### What the task requires
Pick out and copy each line below that contains the string "серия". Letter case must match.

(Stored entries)
------------------------------
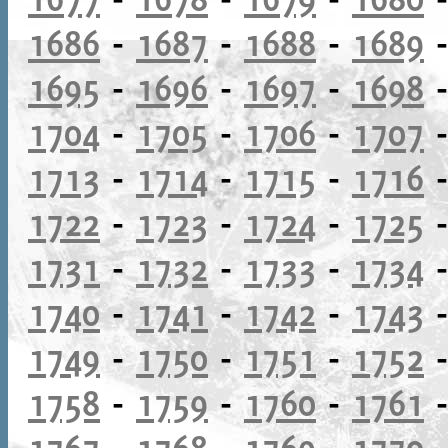
1686
-
1687
-
1688
-
1689
1695
-
1696
-
1697
-
1698
1704
-
1705
-
1706
-
1707
1713
-
1714
-
1715
-
1716
1722
-
1723
-
1724
-
1725
1731
-
1732
-
1733
-
1734
1740
-
1741
-
1742
-
1743
1749
-
1750
-
1751
-
1752
1758
-
1759
-
1760
-
1761
1767
-
1768
-
1769
-
1770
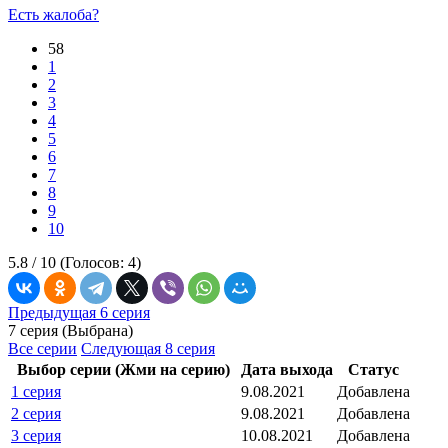
Есть жалоба?
58
1
2
3
4
5
6
7
8
9
10
5.8 /
10
(Голосов:
4
)
Предыдущая 6 серия
7 серия (Выбрана)
Все серии
Следующая 8 серия
Выбор серии (Жми на серию)
Дата выхода
Статус
1 серия
9.08.2021
Добавлена
2 серия
9.08.2021
Добавлена
3 серия
10.08.2021
Добавлена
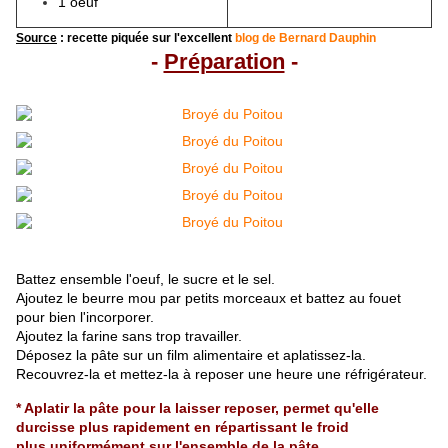
1 oeuf
Source
: recette piquée sur l'excellent
blog de Bernard Dauphin
-
Préparation
-
Battez ensemble l'oeuf, le sucre et le sel.
Ajoutez le beurre mou par petits morceaux et battez au fouet
pour bien l'incorporer.
Ajoutez la farine sans trop travailler.
Déposez la pâte sur un film alimentaire et aplatissez-la.
Recouvrez-la et mettez-la à reposer une heure une réfrigérateur.
* Aplatir la pâte pour la laisser reposer, permet qu'elle
durcisse plus rapidement en répartissant le froid
plus uniformément sur l'ensemble de la pâte.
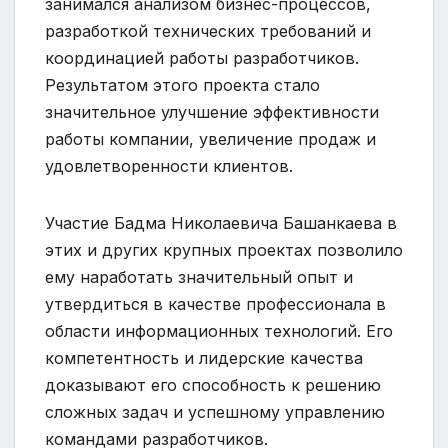
занимался анализом бизнес-процессов,
разработкой технических требований и
координацией работы разработчиков.
Результатом этого проекта стало
значительное улучшение эффективности
работы компании, увеличение продаж и
удовлетворенности клиентов.
Участие Бадма Николаевича Башанкаева в
этих и других крупных проектах позволило
ему наработать значительный опыт и
утвердиться в качестве профессионала в
области информационных технологий. Его
компетентность и лидерские качества
доказывают его способность к решению
сложных задач и успешному управлению
командами разработчиков.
------------------------------
### Finished exercise
Предыдущая 6 серия
7 серия (Выбрана)
Следующая 8 серия
1 серия
2 серия
3 серия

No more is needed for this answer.